Set down the data that follows again, exactly as written.

- _Page-level text extractions_

»»

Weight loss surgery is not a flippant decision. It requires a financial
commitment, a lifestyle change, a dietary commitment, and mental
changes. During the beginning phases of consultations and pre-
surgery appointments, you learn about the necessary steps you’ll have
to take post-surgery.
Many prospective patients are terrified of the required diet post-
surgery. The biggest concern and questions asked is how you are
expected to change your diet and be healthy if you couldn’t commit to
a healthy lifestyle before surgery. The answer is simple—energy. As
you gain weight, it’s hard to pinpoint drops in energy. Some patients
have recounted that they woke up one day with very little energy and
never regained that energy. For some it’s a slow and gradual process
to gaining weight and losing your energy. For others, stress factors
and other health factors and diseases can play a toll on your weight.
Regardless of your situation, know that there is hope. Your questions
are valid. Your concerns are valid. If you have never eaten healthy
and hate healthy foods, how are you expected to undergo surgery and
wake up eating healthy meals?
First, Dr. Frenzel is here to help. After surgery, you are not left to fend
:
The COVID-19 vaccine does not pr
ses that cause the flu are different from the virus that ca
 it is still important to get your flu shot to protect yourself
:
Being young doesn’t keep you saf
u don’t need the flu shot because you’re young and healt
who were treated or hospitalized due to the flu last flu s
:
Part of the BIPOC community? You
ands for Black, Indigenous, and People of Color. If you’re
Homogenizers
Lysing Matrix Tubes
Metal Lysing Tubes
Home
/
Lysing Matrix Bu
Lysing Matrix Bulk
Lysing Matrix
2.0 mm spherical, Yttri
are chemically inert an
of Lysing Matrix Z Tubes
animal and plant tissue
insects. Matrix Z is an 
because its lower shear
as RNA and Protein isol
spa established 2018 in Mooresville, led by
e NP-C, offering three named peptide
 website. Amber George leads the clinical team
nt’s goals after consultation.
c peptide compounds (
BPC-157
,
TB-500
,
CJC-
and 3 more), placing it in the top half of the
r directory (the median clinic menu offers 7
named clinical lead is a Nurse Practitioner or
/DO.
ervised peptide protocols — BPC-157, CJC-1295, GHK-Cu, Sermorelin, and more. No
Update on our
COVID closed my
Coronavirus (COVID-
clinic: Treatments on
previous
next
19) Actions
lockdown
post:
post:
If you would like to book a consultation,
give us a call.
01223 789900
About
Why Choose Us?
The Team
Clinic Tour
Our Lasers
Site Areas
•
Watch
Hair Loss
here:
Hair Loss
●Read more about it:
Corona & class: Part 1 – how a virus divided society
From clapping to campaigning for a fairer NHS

««

- _Answer box_
Weight loss surgery is not a flippant decision. It requires a financial
commitment, a lifestyle change, a dietary commitment, and mental
changes. During the beginning phases of consultations and pre-
surgery appointments, you learn about the necessary steps you’ll have
to take post-surgery.
Many prospective patients are terrified of the required diet post-
surgery. The biggest concern and questions asked is how you are
expected to change your diet and be healthy if you couldn’t commit to
a healthy lifestyle before surgery. The answer is simple—energy. As
you gain weight, it’s hard to pinpoint drops in energy. Some patients
have recounted that they woke up one day with very little energy and
never regained that energy. For some it’s a slow and gradual process
to gaining weight and losing your energy. For others, stress factors
and other health factors and diseases can play a toll on your weight.
Regardless of your situation, know that there is hope. Your questions
are valid. Your concerns are valid. If you have never eaten healthy
and hate healthy foods, how are you expected to undergo surgery and
wake up eating healthy meals?
First, Dr. Frenzel is here to help. After surgery, you are not left to fend
:
The COVID-19 vaccine does not pr
ses that cause the flu are different from the virus that ca
 it is still important to get your flu shot to protect yourself
:
Being young doesn’t keep you saf
u don’t need the flu shot because you’re young and healt
who were treated or hospitalized due to the flu last flu s
:
Part of the BIPOC community? You
ands for Black, Indigenous, and People of Color. If you’re
Homogenizers
Lysing Matrix Tubes
Metal Lysing Tubes
Home
/
Lysing Matrix Bu
Lysing Matrix Bulk
Lysing Matrix
2.0 mm spherical, Yttri
are chemically inert an
of Lysing Matrix Z Tubes
animal and plant tissue
insects. Matrix Z is an 
because its lower shear
as RNA and Protein isol
spa established 2018 in Mooresville, led by
e NP-C, offering three named peptide
 website. Amber George leads the clinical team
nt’s goals after consultation.
c peptide compounds (
BPC-157
,
TB-500
,
CJC-
and 3 more), placing it in the top half of the
r directory (the median clinic menu offers 7
named clinical lead is a Nurse Practitioner or
/DO.
ervised peptide protocols — BPC-157, CJC-1295, GHK-Cu, Sermorelin, and more. No
Update on our
COVID closed my
Coronavirus (COVID-
clinic: Treatments on
previous
next
19) Actions
lockdown
post:
post:
If you would like to book a consultation,
give us a call.
01223 789900
About
Why Choose Us?
The Team
Clinic Tour
Our Lasers
Site Areas
•
Watch
Hair Loss
here:
Hair Loss
●Read more about it:
Corona & class: Part 1 – how a virus divided society
From clapping to campaigning for a fairer NHS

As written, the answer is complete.